§ **Text shown**:
-=-=-=-=-
Retired Army Col. William Weber, a Chicago native and veteran of World War II, arrived in Korea in 1950 as a company commander with the 187th Airborne Regimental Combat Team soon after the fighting started.

By February 1951 he was headed home after being severely wounded by enemy mortar fire in 12-hour a battle to hold a hilltop position.

“The first time I got hit I lost part of my arm,” he said. “A couple of hours later I lost part of my leg.”

Weber, now 94, knew his wounds were grave but believed it was his duty to stay in command and prevent Chinese attackers from taking the hill.

“I had responsibility for my men,” the three-war veteran said. “We were surrounded so evacuation of wounded personnel was not possible.”

The Americans held the hill and by daylight the next morning the Chinese had been defeated, he said.

Weber was one of more than 5 million Americans who served in the Korean War, which lasted from 1950 to 1953. Friday marks the 70th anniversary of the day when the North Korean People’s Army crossed the 38th parallel into South Korea.
-=-=-=-=-
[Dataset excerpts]
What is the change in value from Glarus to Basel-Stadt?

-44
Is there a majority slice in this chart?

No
-=-=-=-=-
Condense the paragraph of the article on William Weber that begins "Weber was one of more than 5 million Americans" into a shorter version that keeps its main facts. These records have no connection to the article on William Weber.

Weber was among more than 5 million Americans who served in the Korean War (1950–1953). Friday is the 70th anniversary of the North Korean People's Army crossing the 38th parallel into South Korea.